## START Text excerpt
Sally Blake ✿ Holding hope

Loop

2 August 2021

Sally Blake, Holding Hope (Eucalyptus pauciflora) and Holding Hope (Eucalyptus mannifera), 2020. Photo courtesy of the artist

Vy Tsan introduces an exhibition by Sally Blake that reflects the cycle of destruction and regeneration in the Canberra landscape.

Place Markers is an exhibition with ideas that have ebbed and flowed with the landscape that it is inspired by. The solo exhibition, on now at Craft ACT: Craft + Design Centre, presents the work of Canberra- based visual artist Sally Blake whose practice spans across textiles, drawing and sculpture.

Blake’s practice is influenced by her keen interest in cycles of death, renewal and regeneration as expressed through the cycling patterning and experimentation with plant matter in her work. Blake is a celebrated artist, being a finalist in significant art prizes such as the Blake Prize, The Waterhouse Natural Science Art Prize and the Woollahra Small Sculpture Prize. Blake’s investigation of place and research in creating eucalyptus dyes is supported by funding grants from The Australia Council and ArtsACT.

The ideas behind the body of work presented in Place Markers were seeded for Blake almost a decade ago. In 2014, Blake spent a month in the Gudgenby Ready-Cut Cottage at Namadgi National Park through Craft ACT’s Artist-in-Residence program. While at Gudgenby, Sally focused her research on the collection of plant materials from bogs and fens to use for plant dyes. During the residency, she mused that “[a] plant’s rootedness means the colours it produces indicates aspects of the environment in which it grows”.
## END Text excerpt
## START Data rows
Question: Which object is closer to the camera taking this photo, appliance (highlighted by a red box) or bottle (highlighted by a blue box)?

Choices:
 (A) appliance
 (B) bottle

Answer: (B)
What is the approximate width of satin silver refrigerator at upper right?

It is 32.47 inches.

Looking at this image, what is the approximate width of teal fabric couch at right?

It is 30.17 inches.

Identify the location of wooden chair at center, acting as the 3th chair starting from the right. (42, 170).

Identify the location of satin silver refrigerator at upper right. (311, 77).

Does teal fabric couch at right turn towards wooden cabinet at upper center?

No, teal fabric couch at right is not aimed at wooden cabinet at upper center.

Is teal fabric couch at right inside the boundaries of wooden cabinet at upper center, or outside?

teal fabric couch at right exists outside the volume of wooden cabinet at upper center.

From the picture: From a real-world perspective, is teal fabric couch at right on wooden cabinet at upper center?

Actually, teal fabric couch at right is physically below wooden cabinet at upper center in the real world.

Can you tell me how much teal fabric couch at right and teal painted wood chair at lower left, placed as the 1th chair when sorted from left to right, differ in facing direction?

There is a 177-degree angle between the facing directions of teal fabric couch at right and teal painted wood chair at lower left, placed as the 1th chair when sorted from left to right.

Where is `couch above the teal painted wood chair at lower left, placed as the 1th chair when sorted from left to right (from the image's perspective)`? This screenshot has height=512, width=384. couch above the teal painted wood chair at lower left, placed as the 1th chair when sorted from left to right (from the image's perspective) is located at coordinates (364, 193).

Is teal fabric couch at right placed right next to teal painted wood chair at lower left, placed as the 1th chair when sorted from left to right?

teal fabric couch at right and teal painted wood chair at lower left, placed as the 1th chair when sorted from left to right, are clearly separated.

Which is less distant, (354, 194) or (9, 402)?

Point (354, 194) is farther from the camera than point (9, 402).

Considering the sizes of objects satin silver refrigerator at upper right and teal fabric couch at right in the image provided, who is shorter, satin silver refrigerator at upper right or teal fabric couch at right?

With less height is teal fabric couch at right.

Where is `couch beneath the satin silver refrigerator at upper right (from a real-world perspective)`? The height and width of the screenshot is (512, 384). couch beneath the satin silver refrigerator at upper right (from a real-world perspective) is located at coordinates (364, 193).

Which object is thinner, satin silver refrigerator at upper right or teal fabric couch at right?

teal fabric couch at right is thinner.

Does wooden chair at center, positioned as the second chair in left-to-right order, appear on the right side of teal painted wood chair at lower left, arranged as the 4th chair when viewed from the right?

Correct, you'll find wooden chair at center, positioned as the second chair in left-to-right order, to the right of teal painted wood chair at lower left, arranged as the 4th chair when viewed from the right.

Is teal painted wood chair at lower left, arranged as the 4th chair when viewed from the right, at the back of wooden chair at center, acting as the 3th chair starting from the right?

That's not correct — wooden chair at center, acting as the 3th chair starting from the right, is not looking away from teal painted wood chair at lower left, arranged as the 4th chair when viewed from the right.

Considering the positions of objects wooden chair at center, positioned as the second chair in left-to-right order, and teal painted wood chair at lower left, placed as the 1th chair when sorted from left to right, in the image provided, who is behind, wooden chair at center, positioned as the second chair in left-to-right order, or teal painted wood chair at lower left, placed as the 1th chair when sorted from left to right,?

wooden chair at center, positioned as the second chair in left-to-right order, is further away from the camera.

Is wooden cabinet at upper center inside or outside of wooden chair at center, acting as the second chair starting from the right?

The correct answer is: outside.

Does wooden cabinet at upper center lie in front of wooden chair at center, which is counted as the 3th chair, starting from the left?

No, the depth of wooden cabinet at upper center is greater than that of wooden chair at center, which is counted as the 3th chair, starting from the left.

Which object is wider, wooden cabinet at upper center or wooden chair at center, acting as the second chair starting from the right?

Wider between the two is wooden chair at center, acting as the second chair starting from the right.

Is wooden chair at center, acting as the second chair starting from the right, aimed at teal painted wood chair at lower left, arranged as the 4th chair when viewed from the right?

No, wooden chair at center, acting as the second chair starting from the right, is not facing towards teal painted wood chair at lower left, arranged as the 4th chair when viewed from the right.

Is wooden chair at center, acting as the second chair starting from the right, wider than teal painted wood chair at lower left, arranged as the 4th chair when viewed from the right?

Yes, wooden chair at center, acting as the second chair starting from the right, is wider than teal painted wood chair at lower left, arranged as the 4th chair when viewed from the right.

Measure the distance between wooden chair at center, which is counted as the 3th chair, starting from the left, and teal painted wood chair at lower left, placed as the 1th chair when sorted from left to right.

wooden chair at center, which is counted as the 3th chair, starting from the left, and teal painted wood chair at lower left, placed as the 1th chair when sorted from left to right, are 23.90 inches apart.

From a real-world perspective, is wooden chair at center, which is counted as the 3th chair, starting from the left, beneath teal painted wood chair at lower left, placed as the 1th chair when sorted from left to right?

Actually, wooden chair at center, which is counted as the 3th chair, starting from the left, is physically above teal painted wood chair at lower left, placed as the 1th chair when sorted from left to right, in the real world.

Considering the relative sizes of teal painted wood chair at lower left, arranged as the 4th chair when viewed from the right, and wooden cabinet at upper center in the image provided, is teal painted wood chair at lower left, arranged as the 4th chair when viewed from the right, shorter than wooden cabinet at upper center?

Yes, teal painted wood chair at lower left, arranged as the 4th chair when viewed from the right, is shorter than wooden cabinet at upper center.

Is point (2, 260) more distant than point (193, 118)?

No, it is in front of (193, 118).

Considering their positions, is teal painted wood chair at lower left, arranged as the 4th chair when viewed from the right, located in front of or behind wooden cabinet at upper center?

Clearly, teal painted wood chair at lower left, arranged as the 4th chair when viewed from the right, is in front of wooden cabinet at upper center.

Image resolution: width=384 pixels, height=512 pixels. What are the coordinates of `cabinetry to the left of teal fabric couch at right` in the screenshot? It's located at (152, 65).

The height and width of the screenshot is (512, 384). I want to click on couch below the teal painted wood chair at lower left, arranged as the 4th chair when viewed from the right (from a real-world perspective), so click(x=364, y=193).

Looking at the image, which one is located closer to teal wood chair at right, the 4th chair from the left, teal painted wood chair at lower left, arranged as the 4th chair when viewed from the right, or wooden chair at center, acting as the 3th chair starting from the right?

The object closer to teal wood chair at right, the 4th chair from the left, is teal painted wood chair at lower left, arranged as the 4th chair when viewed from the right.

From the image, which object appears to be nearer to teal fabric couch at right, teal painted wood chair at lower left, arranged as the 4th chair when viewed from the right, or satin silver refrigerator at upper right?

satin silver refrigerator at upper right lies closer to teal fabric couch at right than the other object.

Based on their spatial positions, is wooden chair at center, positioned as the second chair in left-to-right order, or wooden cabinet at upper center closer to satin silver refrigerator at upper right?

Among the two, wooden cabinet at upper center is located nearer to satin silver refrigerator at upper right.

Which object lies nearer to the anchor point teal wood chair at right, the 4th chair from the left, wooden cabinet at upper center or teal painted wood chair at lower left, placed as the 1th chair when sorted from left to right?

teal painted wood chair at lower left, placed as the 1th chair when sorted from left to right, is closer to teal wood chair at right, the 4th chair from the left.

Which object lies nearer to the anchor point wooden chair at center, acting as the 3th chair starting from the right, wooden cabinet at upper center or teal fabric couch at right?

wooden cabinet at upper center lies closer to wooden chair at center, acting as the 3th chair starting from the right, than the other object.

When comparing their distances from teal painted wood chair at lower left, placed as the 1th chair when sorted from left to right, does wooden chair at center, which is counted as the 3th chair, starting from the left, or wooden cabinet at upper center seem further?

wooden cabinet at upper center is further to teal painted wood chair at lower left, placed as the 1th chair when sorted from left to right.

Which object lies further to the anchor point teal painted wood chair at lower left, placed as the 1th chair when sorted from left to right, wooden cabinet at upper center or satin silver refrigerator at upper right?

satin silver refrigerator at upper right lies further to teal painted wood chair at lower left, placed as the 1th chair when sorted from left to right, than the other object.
## END Data rows
*Given request*
Continue the article about Sally Blake's exhibition Place Markers, starting right after its final sentence.

*Result of the exercise*
For Sally, “working in the space between art, science and conservation [was] particularly rewarding”. After her residency at Namadgi National Park, Blake continued her research into organic materials and their use in textile forms. Throughout 2018 and 2019, Blake began collecting leaves and barks from the ACT eucalypts at the Australian National Botanical Gardens. These plant materials are processed to create dyes that colour the thread and cloth that is used in Blake’s woven works.

It was not until 2020 though, that Place Markers would come into full fruition as the body of work currently being exhibited. The fires that burned through Namadgi National Park in the summer of that year revealed to Blake how places have been marked in history by climate change’s devastating effects. This resulted in a series of works crafted from burns, ash, drought-affected burnt leaves, and weaving techniques that bring together the physical loss caused by climate change.

Blake considers plant dyes to be “a unique intersection between humans and the natural world”, her work highlights how the landscape responds to our relationship with nature. This body of works in this exhibition demonstrate how the eucalypts, as they go through growth, destruction and regeneration, produce colours and textures in their dyes which document Australian history.

The exhibition itself ebbs and flows like the natural world it is inspired by. Pieces in the exhibition which explore degradation such as, “Burnt Spikes” are balanced by the optimism of the “Holding Hope” series. CEO and Artistic Director at Australian Design Centre, Lisa Cahill comments on the exhibition’s ability to explore how “devastation creates a landscape seemingly without hope but then nature prevails revealing the shoots of new growth and the possibility of renewal.”

Copper wire, silk, wool, linens and plant dyes weave together an exhibition that uniquely documents our relationship with place.

Sally Blake’s Place Markers exhibition is at Craft ACT, Canberra, until 11 September 2021.

Sally Blake’s statement

My research for Place Markers began in 2018/19 by collecting leaves and barks from the ACT eucalypts at the Australian National Botanical Gardens. I processed these plant materials to create dyes to colour threads and cloth to make baskets and work on paper. Each basketry work in the Holding Hope series is made from the dye colours collected from one species of eucalypt. To highlight the flourishing of life that the ACT forests protect, I also drew a series of animals, birds and insects with ink and pen.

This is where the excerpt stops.